In Massachusetts, children who are conceived during a marriage through the use of assisted reproductive technology (such as in vitro fertilization or artificial insemination) are legally children of both parents so long as there was spousal consent to the conception. In those situations, because each spouse is a “lawful parent” of the child at birth, there is no separate obligation for either spouse to adopt the child in order to assert their parental rights.
However, because same-sex marriages are not universally recognized by all 50 states, same-sex couples tend to take additional steps to protect their parental rights, including adopting their children. This ensures recognition of their parentage when they travel outside of Massachusetts, or if the family relocates to a state where same-sex marriages are not recognized.

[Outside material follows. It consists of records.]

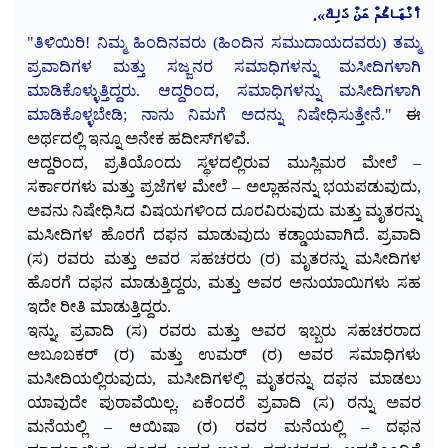
أَنْهَاكُمْ عَنْ ذَلِكَ».
"ತಿಳಿಯಿರಿ! ನಿಮ್ಮ ಹಿಂದಿನವರು (ಹಿಂದಿನ ಸಮುದಾಯದವರು) ತಮ್ಮ
ಪ್ರವಾದಿಗಳ ಮತ್ತು ಸಜ್ಜನರ ಸಮಾಧಿಗಳನ್ನು ಮಸೀದಿಗಳಾಗಿ
ಮಾಡಿಕೊಳ್ಳುತ್ತಿದ್ದರು. ಆದ್ದರಿಂದ, ಸಮಾಧಿಗಳನ್ನು ಮಸೀದಿಗಳಾಗಿ
ಮಾಡಿಕೊಳ್ಳಬೇಡಿ; ನಾನು ನಿಮಗೆ
ಅದನ್ನು ನಿಷೇಧಿಸುತ್ತೇನೆ."
ಈ
ಅರ್ಥದಲ್ಲಿ ಇನ್ನೂ ಅನೇಕ ಹದೀಸ್‌ಗಳಿವೆ.
ಆದ್ದರಿಂದ, ಪ್ರತಿಯೊಂದು ಸ್ಥಳದಲ್ಲಿರುವ ಮುಸ್ಲಿಮರ ಮೇಲೆ –
ಸರ್ಕಾರಗಳು ಮತ್ತು ಪ್ರಜೆಗಳ ಮೇಲೆ – ಅಲ್ಲಾಹನನ್ನು ಭಯಪಡುವುದು,
ಅವನು ನಿಷೇಧಿಸಿದ ವಿಷಯಗಳಿಂದ ದೂರವಿರುವುದು ಮತ್ತು ಮೃತರನ್ನು
ಮಸೀದಿಗಳ ಹೊರಗೆ ದಫನ ಮಾಡುವುದು ಕಡ್ಡಾಯವಾಗಿದೆ. ಪ್ರವಾದಿ
(ಸ) ರವರು ಮತ್ತು ಅವರ ಸಹಚರರು (ರ) ಮೃತರನ್ನು ಮಸೀದಿಗಳ
ಹೊರಗೆ ದಫನ ಮಾಡುತ್ತಿದ್ದರು, ಮತ್ತು ಅವರ ಅನುಯಾಯಿಗಳು ಸಹ
ಇದೇ ರೀತಿ ಮಾಡುತ್ತಿದ್ದರು.
ಇನ್ನು, ಪ್ರವಾದಿ (ಸ) ರವರು ಮತ್ತು ಅವರ ಇಬ್ಬರು ಸಹಚರರಾದ
ಅಬೂಬಕರ್ (ರ) ಮತ್ತು ಉಮರ್ (ರ) ಅವರ ಸಮಾಧಿಗಳು
ಮಸೀದಿಯಲ್ಲಿರುವುದು, ಮಸೀದಿಗಳಲ್ಲಿ ಮೃತರನ್ನು ದಫನ ಮಾಡಲು
ಯಾವುದೇ ಪುರಾವೆಯಿಲ್ಲ. ಏಕೆಂದರೆ ಪ್ರವಾದಿ (ಸ) ರನ್ನು ಅವರ
ಮನೆಯಲ್ಲಿ – ಆಯಿಷಾ (ರ) ರವರ ಮನೆಯಲ್ಲಿ – ದಫನ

Adoptions are governed by statute in Massachusetts, specifically G. L. c. 210, § 2. The statute requires that notice be provided to and written consent given by any individual who may assert parental rights over a child, such as the lawful parents, before an adoption may be granted. The statute is silent on whether sperm donors fall into the category of those individuals who may assert parental rights over a child created from their sperm.
Because the statute is unclear, a Massachusetts probate and family court was unable to decide whether the lawful parents of a child must give notice to, and get written consent from, the known biological father/sperm donor before putting a child up for adoption. The probate and family court reported the issue to the appeals court for a determination.
Today, the SJC decided the issue, holding that the relevant statutes and case law confer legal parentage on the birth mother and her consenting spouse. Therefore, it is presumed that marital children have only two legal parents. Although the SJC acknowledged that there are certain circumstances where a “putative father,” a man whose legal relationship to a child has not been established but claims that he may be the biological father of a child who is born to an unmarried woman, may establish paternity, the SJC distinguished that circumstance from the issue of a known sperm donor.
The SJC ultimately held that G.L. c. 210, § 2 does not require the lawful parents of a child to give notice of the petition for adoption to a known sperm donor.